Réalisatrice : Mitra Farahani
Acteurs : Jean-Luc Godard et Ebrahim Golestan.
Distributeur : Carlotta Films
Budget : -
Genre : Documentaire.
Nationalité : Français, Suisse, Iranien, Libanais.
Durée : 1h37min

Synopsis :
La chronique d’une rencontre cinématographique, celle entre Ebrahim Golestan et Jean-Luc Godard, deux artistes majeurs qui, du moins en Occident, n’ont pas atteint le même niveau de notoriété. Beaucoup de temps a passé depuis les années 1960, et la Nouvelle Vague iranienne est restée en grande partie inconnue, éclipsée par la renommée de son homologue européenne. Mais est-il trop tard pour réunir deux figures de proue de ces expériences éloignées ?
« Commençons par une correspondance », dit Godard, « peut-être que ça ne correspondra pas. Ebrahim peut m’envoyer une lettre par e-mail ce vendredi, et moi je lui répondrai vendredi prochain. Donc, à vendredi, Robinson ! ». C’est ainsi que le film se déroule, suivant parfois une trajectoire linéaire, le plus souvent en empruntant des chemins de traverse, jalonnés d’espoirs déçus, d’intuitions géniales et de résistance qui ponctuent la confrontation entre les deux interlocuteurs.



Critique :


Il y a un sentiment étrange de découvrir dans une salle obscure, une oeuvre impliquant directement Jean-Luc Godard - sans qu'elle ne soit la sienne -, alors que le cinéaste nous a quitté il y a une poignée de jours, et encore plus une oeuvre aussi expérimentale que peut l'être À Vendredi, Robinson de la peintre et cinéaste iranienne Mitra Farahani.
Tourné en grande partie dans le domaine d'Ebrahim Golestan au cours des dernières années de sa vie, le film, à la fois entre le documentaire et le roman epistolaire gravé sur la pellicule, narre les échanges de mails entre les deux cinéastes qui s'écrivent tous les vendredis pendant vingt-neuf semaines dans un subtil jeu de commentaires, de photos et des messages qui s'entremêlent pour mieux questionner le statut de l'art et sa relation avec les changements sociaux au fil des décennies.

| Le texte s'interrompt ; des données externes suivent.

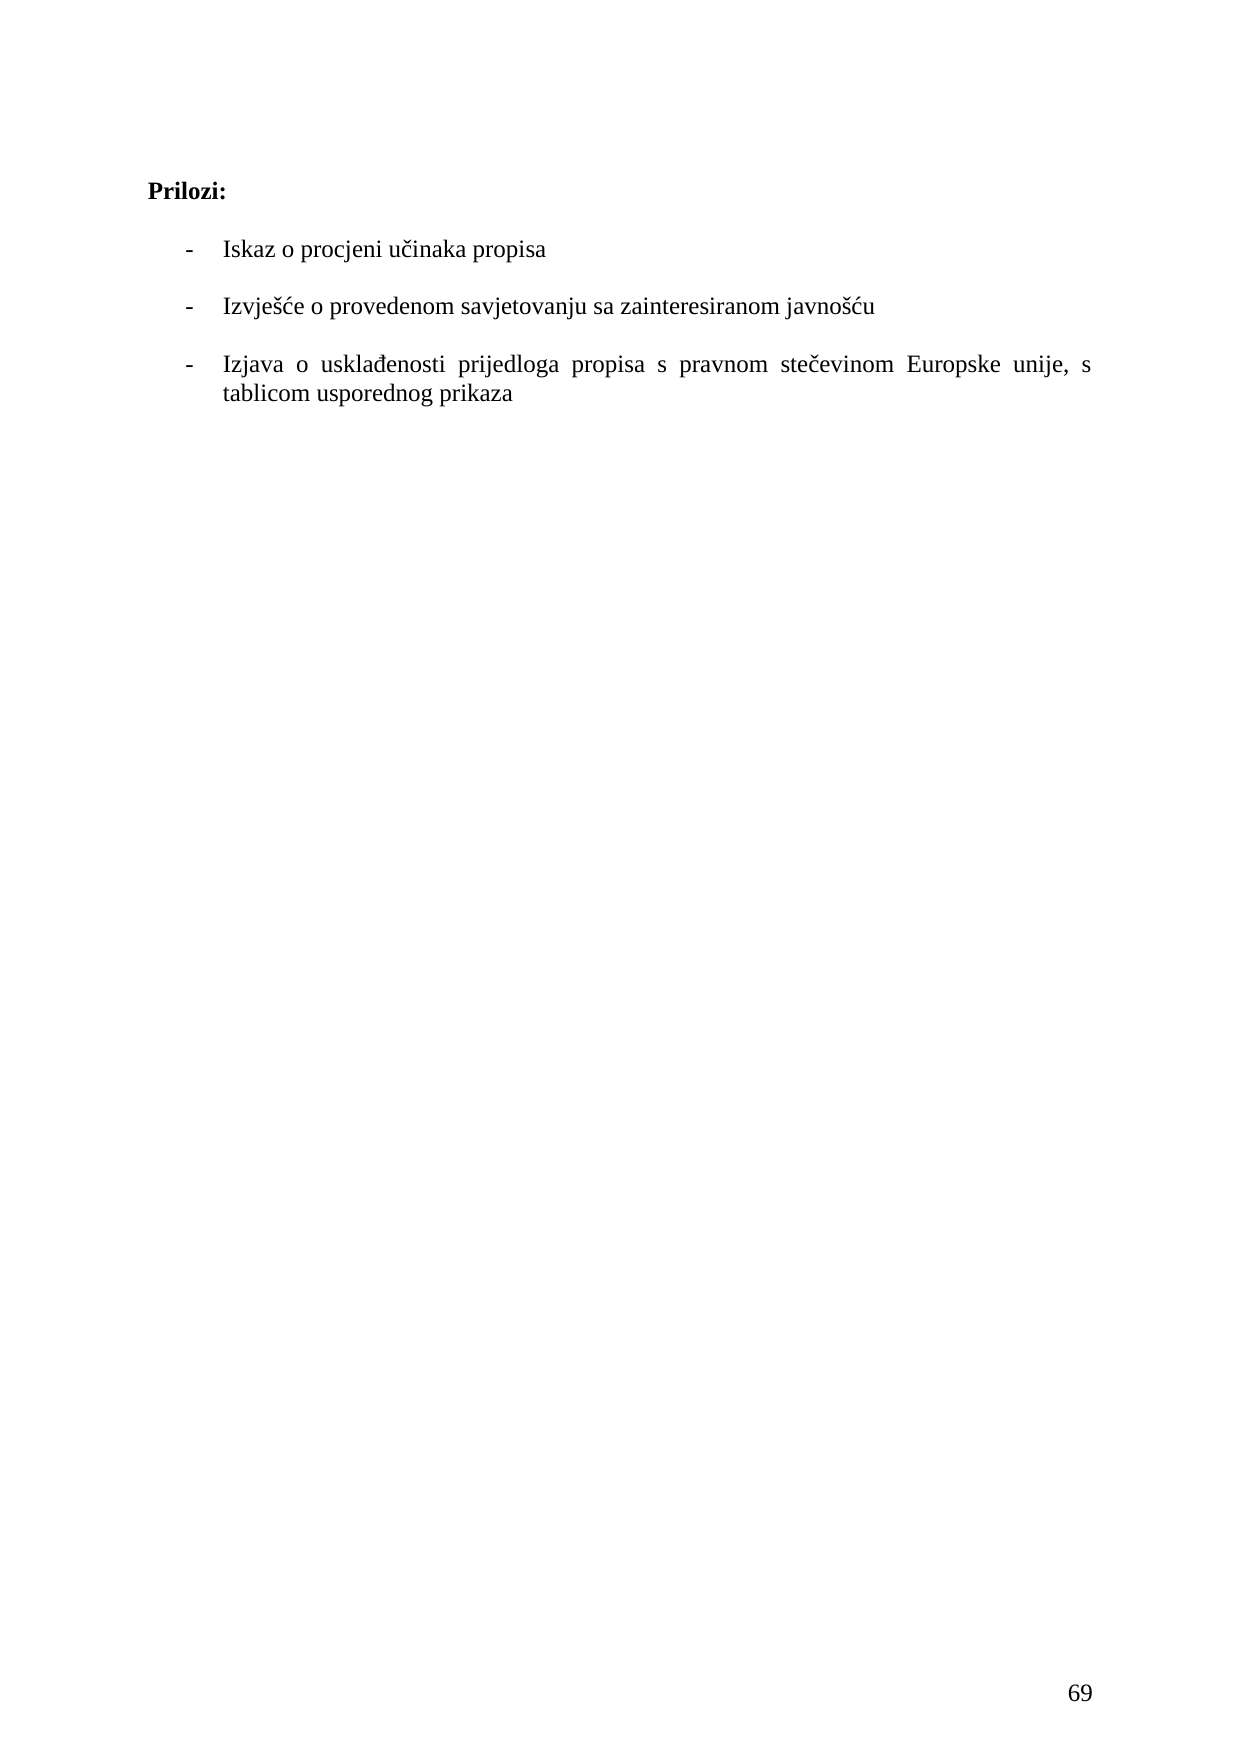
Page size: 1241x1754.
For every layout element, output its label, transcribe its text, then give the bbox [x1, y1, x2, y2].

list Izjava o usklađenosti prijedloga propisa s pravnom stečevinom Europske unije, s tablicom usporednog prikaza [185, 349, 1093, 406]
text Prilozi: [148, 176, 1093, 205]
list Iskaz o procjeni učinaka propisa [185, 234, 1093, 263]
list Izvješće o provedenom savjetovanju sa zainteresiranom javnošću [185, 291, 1093, 320]
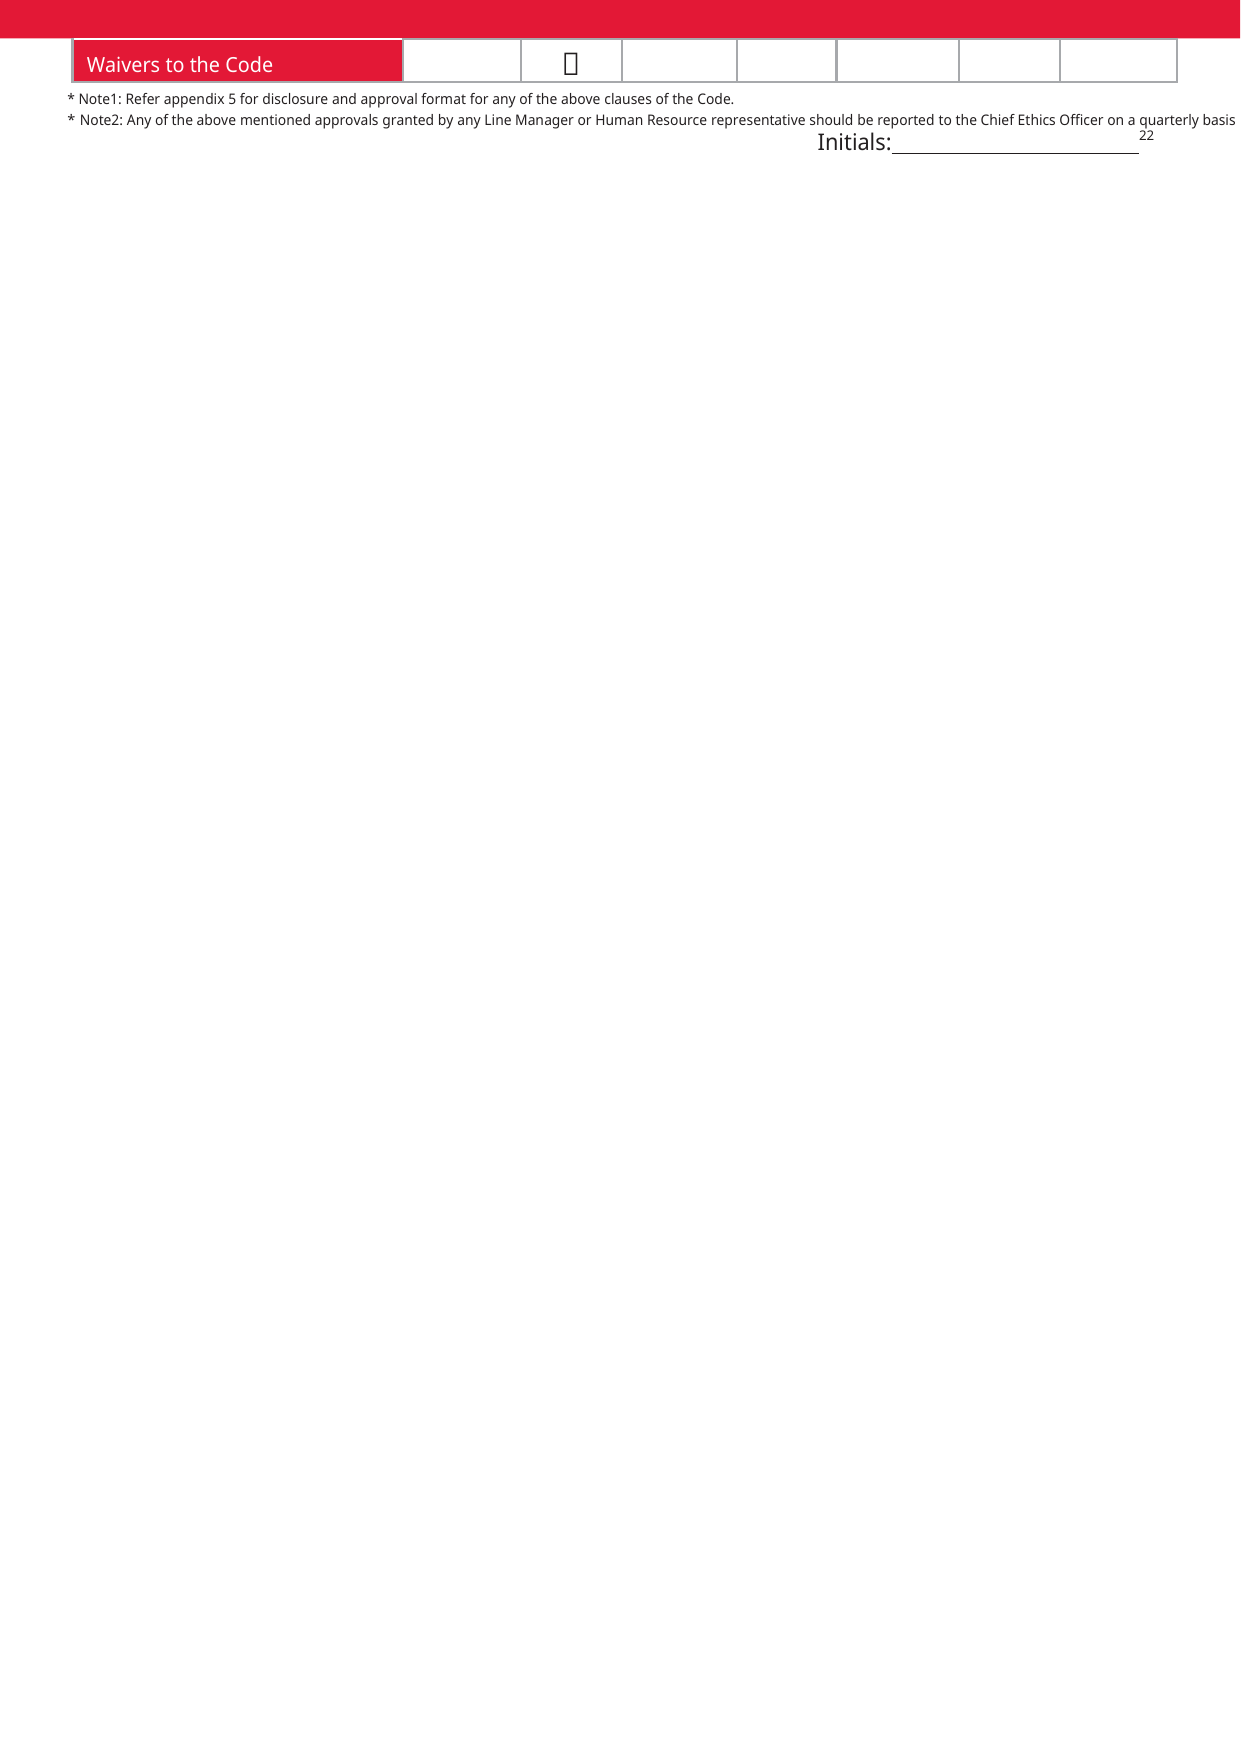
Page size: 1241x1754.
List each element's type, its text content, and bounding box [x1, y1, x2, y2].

Copyright Ecrans Noirs Production

Dans ce rendez-vous intellectuel proposé par Farahani, chaque vendredi contient un sujet sous forme d'aphorisme dont les réalisateurs débattent, la cinéaste capturant avec révérence (trop peut-être diront certains) les réactions de chacun aux réponses de l'autre dans un élan aussi sardonique et drôle que sombre et insaisissable, soulignant la proximité (pour le coup assez fine) autant que la distance entre les deux hommes, dont l'incompréhension réserve parfois plusieurs moments d'une honnêteté rafraîchissante.
De son titre furieusement évocateur (référence au Robinson Crusoé de Defoe, protagoniste solitaire et naufragé qui fait sens autant avec la solitude fragile et à l'isolement de ces deux sujets nonagénaires, que celles des artistes qu'ils citent avec gourmandise), à sa patine qui s'approprie de manière ludique une esthétique so Godardienne (écrans de titre intrusifs, signaux musicaux erratiques,...), À Vendredi, Robinson incarne un témoignage précieux et captivant sur deux figures imposantes du septième art autant qu'un dernier au revoir, singulier il est vrai, à Jean-Luc Godard.